Axiom Space on Tuesday announced it'll be taking space travel into a new era that'll involve regular, private citizens to lift off to a Low Earth Orbit destination - the first-ever entirely private mission proposed to fly to the International Space Station.

The proposed historic Axiom Mission 1 will consist of: former NASA astronaut and Axiom vice president Michael López-Alegría as commander; American entrepreneur and non-profit activist investor Larry Connor as pilot; Canadian investor and philanthropist Mark Pathy; and impact investor and philanthropist Eytan Stibbe of Israel.

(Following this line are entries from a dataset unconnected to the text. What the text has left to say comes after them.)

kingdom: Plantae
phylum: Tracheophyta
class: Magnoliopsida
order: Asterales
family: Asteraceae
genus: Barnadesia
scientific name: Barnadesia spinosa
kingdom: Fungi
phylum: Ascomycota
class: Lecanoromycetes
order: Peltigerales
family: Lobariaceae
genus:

López-Alegría, who flew to space four times over a 20-year, record-setting career at NASA and last visited the ISS in 2007, will become the first person to ever command both a civil and a commercial human spaceflight mission. Connor will be the first private mission pilot in the annals of spaceflight.

"Somebody said to me, 'So, you realize you'll be the second oldest person ever to go into outer space,'" said 71-year-old Connor. "And my response, which they already knew, was 'I think age is overrated.'"

Pathy will be Canada's 11th astronaut. Stibbe, a close personal friend of Columbia astronaut Ilan Ramon and a former Israeli Air Force pilot, will be Israel's second. Both will fly as mission specialists.

All four will be training for 15 weeks with Axiom Space. The cost per ticket is set at $55 million.

"Back in the 1920s and 30s only very rich people could fly," said López-Alegría. "Now, people get on an airplane to go to birthday parties. So that's going to happen in commercial human spaceflight."

Mike Suffredini ran NASA's space station program. Now, he's Axiom's CEO and said that research is his North Star.

'There's pharmaceuticals made today on orbit, that you probably don't realize," said Suffredini. "There's pharmaceuticals made on the ground based on testing that's done on orbit years ago! But, you don't realize that."

This is a mission Connor said he can't wait to be a part of.

When asked by "Good Morning America" reporter Gio Benitez what his wife says, Connor answered, "She's seen me do a lot of really unusual things. So the look is usually like this, 'And there he goes again!' And she's right, here we go again."

The private crew is expected to launch next January. They'll spend 10 days on the International Space Station.